ACTION ITEM
Extend the page on tuning Cassandra compaction throughput from where it stops, picking up the Python script inside the unfinished run_cmd function.

PAGE TEXT
Segment Open
Static cassandra.yaml modifications are deprecated for runtime agility. Use the Management API or nodetool for live adjustments.

Live Throughput Adjustment

nodetool setcompactionthroughput 128
  • Safety Check: Validate the new value does not exceed 50% of your disk’s sustained sequential write throughput. Never set to 0 (unlimited) in production.
  • Expected Output:
 Compaction throughput set to 128 MB/s
  • Rollback Path: Immediately revert with nodetool setcompactionthroughput 64 (or previous baseline). Monitor compactionstats for 60 seconds to confirm queue stabilization.

Persistent Configuration (Rolling Restart Required)

# cassandra.yaml
compaction_throughput_mb_per_sec: 128
  • Safety Check: Apply via configuration management (Ansible/Puppet) with serial: 1 to prevent simultaneous restarts. Verify checksums match across nodes.
  • Expected Output: Node restarts cleanly; nodetool info confirms Compaction Throughput: 128 MB/s.
  • Rollback Path: Revert YAML value, restart node, and monitor for java.lang.RuntimeException: Unable to acquire compaction semaphore during startup.

Idempotent Python Automation Workflow

The following script enforces pre-flight guards, applies adjustments via nodetool, validates post-state, and auto-rolls back if thresholds breach. It avoids direct JMX socket manipulation to prevent connection thrashing and handles subprocess failures gracefully.

#!/usr/bin/env python3
"""
Idempotent compaction throughput tuner for Cassandra 4.x/5.x.
Enforces safety boundaries, validates I/O/repair state, and prevents thrashing.
"""
import subprocess
import sys
import time
import re
from typing import Tuple

NODETOOL = "/opt/cassandra/bin/nodetool"
MAX_SAFE_THROUGHPUT_MB = 256
MIN_SAFE_THROUGHPUT_MB = 16

def run_cmd(cmd: str, timeout: int = 30) -> Tuple[int, str]:
    """Execute shell command with strict error handling."""
Segment Closed
PROVIDED RECORDS
Segment Open
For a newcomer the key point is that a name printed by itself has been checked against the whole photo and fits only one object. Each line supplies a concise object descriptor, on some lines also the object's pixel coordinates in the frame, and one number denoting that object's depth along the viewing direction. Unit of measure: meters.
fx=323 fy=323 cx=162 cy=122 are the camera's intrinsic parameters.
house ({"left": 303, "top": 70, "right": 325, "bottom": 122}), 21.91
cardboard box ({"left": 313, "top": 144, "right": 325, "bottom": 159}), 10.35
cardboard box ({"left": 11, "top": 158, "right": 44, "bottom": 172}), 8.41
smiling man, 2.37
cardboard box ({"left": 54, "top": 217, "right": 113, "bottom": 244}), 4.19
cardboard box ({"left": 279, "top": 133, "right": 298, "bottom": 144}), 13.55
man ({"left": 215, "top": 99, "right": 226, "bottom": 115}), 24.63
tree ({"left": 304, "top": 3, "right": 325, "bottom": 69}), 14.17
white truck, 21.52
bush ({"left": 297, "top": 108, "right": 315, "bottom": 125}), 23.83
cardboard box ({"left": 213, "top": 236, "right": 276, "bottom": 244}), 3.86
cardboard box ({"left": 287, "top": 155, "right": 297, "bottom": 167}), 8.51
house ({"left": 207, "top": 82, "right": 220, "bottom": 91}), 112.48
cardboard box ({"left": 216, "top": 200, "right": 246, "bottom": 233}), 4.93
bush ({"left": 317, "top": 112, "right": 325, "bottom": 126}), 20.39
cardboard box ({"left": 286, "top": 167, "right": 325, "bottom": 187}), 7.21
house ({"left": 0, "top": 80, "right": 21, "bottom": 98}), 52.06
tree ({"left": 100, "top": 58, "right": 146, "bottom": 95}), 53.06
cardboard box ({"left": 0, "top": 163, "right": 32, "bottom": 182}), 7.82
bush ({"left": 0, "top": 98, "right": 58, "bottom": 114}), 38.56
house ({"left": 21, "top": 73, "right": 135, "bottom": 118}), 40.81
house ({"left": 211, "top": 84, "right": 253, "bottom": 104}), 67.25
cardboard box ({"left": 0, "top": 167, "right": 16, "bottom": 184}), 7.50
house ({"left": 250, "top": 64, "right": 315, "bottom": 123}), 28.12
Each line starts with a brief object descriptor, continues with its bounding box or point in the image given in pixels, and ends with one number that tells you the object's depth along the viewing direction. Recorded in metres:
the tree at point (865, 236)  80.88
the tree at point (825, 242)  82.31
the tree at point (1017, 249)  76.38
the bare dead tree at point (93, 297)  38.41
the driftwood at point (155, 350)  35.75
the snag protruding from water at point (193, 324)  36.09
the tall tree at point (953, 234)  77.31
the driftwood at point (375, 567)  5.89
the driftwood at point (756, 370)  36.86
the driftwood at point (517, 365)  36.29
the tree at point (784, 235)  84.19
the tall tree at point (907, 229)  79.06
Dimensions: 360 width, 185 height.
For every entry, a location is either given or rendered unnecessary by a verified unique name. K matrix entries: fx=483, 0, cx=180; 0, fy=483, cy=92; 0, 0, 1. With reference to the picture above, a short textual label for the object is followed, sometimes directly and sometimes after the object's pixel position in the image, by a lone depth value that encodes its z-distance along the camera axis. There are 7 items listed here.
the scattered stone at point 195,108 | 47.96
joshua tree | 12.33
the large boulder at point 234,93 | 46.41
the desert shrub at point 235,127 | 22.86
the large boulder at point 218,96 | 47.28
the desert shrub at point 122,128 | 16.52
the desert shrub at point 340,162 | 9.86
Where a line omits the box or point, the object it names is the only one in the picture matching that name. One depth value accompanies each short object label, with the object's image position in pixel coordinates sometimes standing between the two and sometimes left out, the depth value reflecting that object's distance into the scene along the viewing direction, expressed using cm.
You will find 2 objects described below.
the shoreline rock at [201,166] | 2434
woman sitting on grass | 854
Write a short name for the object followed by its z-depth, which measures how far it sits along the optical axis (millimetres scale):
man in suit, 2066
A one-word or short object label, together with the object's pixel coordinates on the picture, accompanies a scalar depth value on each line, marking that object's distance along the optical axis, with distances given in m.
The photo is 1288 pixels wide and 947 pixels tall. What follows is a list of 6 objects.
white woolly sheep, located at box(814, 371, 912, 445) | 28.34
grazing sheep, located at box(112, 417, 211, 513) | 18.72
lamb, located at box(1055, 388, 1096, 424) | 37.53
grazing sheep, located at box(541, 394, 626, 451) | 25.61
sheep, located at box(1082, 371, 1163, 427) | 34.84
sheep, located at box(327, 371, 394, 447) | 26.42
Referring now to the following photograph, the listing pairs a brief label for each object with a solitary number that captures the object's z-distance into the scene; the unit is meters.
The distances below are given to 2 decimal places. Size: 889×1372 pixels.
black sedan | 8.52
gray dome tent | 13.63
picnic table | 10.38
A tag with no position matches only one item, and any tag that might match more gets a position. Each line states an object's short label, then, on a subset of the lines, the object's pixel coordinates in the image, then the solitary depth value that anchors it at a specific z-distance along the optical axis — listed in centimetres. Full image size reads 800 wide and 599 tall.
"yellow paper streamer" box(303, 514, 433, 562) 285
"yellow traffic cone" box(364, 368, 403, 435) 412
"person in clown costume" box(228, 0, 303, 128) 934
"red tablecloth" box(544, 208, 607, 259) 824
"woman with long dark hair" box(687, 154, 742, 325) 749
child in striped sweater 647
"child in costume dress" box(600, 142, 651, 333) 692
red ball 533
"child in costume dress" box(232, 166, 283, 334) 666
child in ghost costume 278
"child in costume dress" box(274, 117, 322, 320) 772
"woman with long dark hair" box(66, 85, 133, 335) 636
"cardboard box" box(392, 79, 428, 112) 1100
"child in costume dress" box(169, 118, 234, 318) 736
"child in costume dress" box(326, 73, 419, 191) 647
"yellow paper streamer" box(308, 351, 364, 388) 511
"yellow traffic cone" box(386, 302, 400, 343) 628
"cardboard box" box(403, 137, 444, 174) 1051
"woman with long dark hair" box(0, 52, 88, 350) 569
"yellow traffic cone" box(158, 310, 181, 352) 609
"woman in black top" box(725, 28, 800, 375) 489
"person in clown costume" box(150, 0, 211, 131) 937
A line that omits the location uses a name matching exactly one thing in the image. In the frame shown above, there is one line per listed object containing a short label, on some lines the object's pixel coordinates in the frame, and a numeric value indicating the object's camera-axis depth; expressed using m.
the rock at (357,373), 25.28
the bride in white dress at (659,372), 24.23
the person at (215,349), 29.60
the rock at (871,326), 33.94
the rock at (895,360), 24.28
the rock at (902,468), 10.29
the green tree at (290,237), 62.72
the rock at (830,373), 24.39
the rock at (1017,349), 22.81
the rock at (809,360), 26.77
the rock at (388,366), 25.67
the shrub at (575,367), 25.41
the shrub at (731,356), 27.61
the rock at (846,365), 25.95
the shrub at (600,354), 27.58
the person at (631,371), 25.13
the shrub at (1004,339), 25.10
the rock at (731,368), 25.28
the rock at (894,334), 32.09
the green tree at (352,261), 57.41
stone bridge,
Segment Closed
RESPONSE BELOW
    try:
        result = subprocess.run(
            cmd.split(), capture_output=True, text=True, timeout=timeout, check=True
        )
        return 0, result.stdout.strip()
    except subprocess.CalledProcessError as e:
        return e.returncode, e.stderr.strip()
    except subprocess.TimeoutExpired:
        return 1, "Command timed out"

def validate_pre_flight() -> bool:
    """Check compaction queue, repair state, and disk I/O."""
    rc, out = run_cmd(f"{NODETOOL} compactionstats -H")
    if rc != 0:
        print(f"[FAIL] nodetool compactionstats failed: {out}")
        return False
    
    # Parse the real compactionstats format: a "pending tasks: N" line, then one
    # row per active compaction with completed/total byte columns.
    pending_match = re.search(r"pending tasks:\s*(\d+)", out)
    pending = int(pending_match.group(1)) if pending_match else 0
    active = len(re.findall(r"\bCompaction\b", out))
    # Abort when pending work dwarfs what is actively draining.
    if pending > 16 and pending > 4 * max(active, 1):
        print(f"[ABORT] Compaction backlog too high: {pending} pending, {active} active")
        return False

    rc, out = run_cmd(f"{NODETOOL} netstats")
    # Mode: NORMAL alone does NOT mean idle; explicitly confirm no active streams.
    streaming_idle = (
        "Not sending any streams." in out and "Not receiving any streams." in out
    )
    if "Mode: NORMAL" not in out or not streaming_idle:
        print("[ABORT] Node not in NORMAL mode or active streaming detected")
        return False

    print("[OK] Pre-flight validation passed.")
    return True

def apply_throughput(value: int, rollback_value: int) -> bool:
    """Apply new throughput, validate, rollback on failure."""
    if not (MIN_SAFE_THROUGHPUT_MB <= value <= MAX_SAFE_THROUGHPUT_MB):
        print(f"[FAIL] Value {value} outside safe bounds [{MIN_SAFE_THROUGHPUT_MB}-{MAX_SAFE_THROUGHPUT_MB}]")
        return False

    rc, out = run_cmd(f"{NODETOOL} setcompactionthroughput {value}")
    if rc != 0 or "set to" not in out:
        print(f"[FAIL] Adjustment failed: {out}")
        return False

    # Post-flight validation window
    time.sleep(15)
    rc, out = run_cmd(f"{NODETOOL} compactionstats -H")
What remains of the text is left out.